Team Toolset: R Studio, Microsoft Excel.
Business Understanding and Objective: There is need to predict the price variations of crypto-currencies such as bitcoin over time to understand the trend and to compare the variation in trends of different crypto-currencies. Another objective is trading crypto-currencies predicting the variation pattern in the next time points. We use the past trend history of cryptocurrencies, analyze them to forecast the future values by building a prediction model with the best possible of accuracy.
Data Understanding: The data was provided in the format of .csv files. The data contains the information regarding the 687 cryptocurrencies, whose individual parameters such as opening value, closing value, low, high, volume are provided as individual files. There are 2 Consolidated files that have the summary information regarding the price of each bitcoin captured for every 5 minutes interval from 17th Jan 2018 to 23rd Mar 2018. The ID’s of each crypto-currenciy and the names of each crypto-currency are provided in another consolidated file.
Data Preparation: The data provided in form of the .csv file should be qualified to be a time series. But if we observe the data, it has lot of missing observations that are not captured at regular intervals of time. The main and basic requirement of Time Series is data should be captured at regular intervals of time which are equally spaced. So we need to impute the missing values to get the best prediction model.
Identifying the Missing Values: First we have created a vector having the sequence of timestamps from the starting time in data to the ending time in data with a equal spaced interval of five 5 minutes. Now we have performed the outer join of the vector with the actual data set. When we perform this operation, if there is match of timestamps in both the vector and data set then the values in data set are considered, but for the timestamps, which is present in the vector but not present in the data set, we will have an empty value for the all columns in the row. In the next section, we deal with filling these Missing Values.
Imputing the Missing Values: Now we have designed a trivial approach in filling the missing values for the empty rows. Let X(t) be the missing value then, it will be imputed by AVG(X(t-1),X(t+1)). Let us consider another scenario. Let X(t),X(t+1),X(t+2) be the sequential missing values then we will compare the values at X(t-1) and X(t+3), If there is increase in value from X(t-1) to X(t+3) then the amount of increment will be proportionally distributed among all the missing values. Suppose if there is a K amount of increment the K/5 is for first missing value , 2K/5 is for next missing value and 3K/5 is for the last missing value. The same logic is applied even in the case of Decrements.
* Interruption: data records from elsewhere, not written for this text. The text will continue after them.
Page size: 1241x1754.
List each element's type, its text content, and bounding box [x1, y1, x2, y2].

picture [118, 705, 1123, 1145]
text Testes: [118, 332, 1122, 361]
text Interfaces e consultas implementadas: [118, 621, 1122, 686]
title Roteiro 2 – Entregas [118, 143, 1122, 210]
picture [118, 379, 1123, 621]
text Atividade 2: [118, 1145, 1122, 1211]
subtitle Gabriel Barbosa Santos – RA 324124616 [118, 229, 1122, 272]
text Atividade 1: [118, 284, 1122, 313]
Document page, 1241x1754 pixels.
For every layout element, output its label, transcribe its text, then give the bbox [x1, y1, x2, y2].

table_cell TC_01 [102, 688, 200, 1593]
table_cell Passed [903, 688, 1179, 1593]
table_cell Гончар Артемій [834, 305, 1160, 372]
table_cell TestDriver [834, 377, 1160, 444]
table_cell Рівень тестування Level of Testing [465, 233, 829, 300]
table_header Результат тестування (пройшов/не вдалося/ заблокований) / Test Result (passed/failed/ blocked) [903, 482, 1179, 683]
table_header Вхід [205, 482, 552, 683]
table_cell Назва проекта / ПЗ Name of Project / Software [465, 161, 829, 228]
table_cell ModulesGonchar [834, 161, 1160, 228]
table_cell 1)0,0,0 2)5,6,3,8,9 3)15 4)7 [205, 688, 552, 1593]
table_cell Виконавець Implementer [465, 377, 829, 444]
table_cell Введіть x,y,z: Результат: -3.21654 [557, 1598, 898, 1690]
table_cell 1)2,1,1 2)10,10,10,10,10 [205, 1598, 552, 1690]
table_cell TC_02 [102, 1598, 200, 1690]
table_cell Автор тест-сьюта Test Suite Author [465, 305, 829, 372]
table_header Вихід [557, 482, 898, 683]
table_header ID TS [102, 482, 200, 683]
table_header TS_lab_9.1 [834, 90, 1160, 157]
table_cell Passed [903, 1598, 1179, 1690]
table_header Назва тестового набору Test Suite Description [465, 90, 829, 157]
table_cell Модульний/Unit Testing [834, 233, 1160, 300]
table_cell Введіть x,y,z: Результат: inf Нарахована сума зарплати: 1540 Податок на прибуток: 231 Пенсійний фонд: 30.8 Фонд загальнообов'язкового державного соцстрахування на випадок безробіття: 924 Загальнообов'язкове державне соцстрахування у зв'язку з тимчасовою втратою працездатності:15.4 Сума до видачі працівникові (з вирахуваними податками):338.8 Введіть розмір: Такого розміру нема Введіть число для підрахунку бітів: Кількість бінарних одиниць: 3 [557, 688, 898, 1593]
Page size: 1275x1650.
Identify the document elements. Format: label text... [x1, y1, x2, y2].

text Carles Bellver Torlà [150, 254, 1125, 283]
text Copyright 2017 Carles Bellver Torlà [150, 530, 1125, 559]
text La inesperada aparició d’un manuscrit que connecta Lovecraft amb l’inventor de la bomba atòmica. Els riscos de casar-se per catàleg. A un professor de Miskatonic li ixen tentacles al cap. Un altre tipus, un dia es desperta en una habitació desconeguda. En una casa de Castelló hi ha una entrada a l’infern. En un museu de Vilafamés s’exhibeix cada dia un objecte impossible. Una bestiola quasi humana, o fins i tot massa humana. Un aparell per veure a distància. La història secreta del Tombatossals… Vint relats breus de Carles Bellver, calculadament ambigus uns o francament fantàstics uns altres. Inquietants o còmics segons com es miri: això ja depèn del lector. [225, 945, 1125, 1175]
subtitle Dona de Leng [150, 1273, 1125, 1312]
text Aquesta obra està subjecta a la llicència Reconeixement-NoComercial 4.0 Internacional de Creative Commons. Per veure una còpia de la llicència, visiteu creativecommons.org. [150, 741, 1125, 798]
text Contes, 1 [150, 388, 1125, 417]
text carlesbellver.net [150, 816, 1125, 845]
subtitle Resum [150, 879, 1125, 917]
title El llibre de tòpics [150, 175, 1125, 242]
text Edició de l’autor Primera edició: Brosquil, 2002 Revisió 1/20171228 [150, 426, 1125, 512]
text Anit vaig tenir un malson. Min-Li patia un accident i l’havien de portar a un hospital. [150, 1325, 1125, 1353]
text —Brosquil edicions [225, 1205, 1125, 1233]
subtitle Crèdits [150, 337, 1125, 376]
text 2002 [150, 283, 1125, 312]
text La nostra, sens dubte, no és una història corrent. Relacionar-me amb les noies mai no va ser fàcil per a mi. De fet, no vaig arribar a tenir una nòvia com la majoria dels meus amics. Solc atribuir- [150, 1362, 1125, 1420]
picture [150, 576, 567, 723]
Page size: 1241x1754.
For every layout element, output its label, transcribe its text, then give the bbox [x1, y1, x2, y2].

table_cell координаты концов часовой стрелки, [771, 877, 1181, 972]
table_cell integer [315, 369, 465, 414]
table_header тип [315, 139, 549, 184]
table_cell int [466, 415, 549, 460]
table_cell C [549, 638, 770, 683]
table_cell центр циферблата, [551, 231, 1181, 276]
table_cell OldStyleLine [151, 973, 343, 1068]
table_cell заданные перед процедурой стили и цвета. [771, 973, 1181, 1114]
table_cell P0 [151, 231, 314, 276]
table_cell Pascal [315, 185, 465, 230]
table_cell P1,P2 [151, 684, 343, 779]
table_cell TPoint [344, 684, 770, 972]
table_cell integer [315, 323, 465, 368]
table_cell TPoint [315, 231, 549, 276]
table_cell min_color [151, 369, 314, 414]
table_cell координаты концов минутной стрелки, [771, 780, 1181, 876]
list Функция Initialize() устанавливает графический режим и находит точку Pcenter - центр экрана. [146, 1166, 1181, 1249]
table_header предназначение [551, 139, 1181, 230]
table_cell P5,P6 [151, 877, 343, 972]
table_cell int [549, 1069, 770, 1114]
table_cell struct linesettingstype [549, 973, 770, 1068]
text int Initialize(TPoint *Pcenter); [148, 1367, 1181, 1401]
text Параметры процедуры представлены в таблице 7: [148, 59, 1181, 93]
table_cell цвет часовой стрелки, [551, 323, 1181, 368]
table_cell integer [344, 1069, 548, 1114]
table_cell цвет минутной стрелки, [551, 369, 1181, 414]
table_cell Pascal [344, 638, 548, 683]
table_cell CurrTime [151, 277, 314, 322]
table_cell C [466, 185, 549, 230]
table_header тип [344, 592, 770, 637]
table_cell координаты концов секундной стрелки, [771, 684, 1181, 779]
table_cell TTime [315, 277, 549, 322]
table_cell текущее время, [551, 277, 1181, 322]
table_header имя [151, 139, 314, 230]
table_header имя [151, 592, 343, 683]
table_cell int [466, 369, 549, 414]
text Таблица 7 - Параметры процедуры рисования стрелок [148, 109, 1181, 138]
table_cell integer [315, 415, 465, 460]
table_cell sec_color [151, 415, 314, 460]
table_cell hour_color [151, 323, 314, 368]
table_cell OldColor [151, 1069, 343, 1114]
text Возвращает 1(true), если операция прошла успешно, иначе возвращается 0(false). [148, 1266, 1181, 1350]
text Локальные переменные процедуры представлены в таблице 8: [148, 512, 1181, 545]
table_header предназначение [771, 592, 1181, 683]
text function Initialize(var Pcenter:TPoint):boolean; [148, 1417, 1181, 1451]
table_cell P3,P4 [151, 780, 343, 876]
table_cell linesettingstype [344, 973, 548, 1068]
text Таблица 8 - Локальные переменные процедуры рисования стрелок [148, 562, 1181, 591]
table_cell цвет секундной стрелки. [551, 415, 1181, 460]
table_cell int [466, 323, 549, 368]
DataModelling: We have used ARIMA Model to forecast the time series data. Auto Regression (AR) will determine the relation between the previous values and the current value in the time series. Moving Average (MA) summarizes the relation of the error term that appear in each observation. Integrated in ARIMA refers to the order of differencing that need to be performed to make the time series stationary. To build the model we have started in this way.
To Predict values of Y(t) (which is the first data-point in a day), we use all the data from Y(0) to Y(t-1) and form a time series with them, and next we find the order of AR, order of MA & d-value that best fit for the time series. We check the ACF and PACF values to determine the the parameters for the ARIMA(p,d,q) model and passed the ARIMA model to forecast the future values. After that we take Y(1) to Y(t) to predict Y(t+1) and we carry on these activities till all 288 data-points in a day are predicted.
Evaluation: We have divided the data into 2 parts namely training and test data set. we have fed the model with the train data set that helped the model to learn something about the data. Now we have predicted the values present in the train data set. We have compared the Predicted values with the Observed values and calculated the RMSE( Root Mean Square Error). We have selected the model which has the least RMSE Value and higher Accuracy.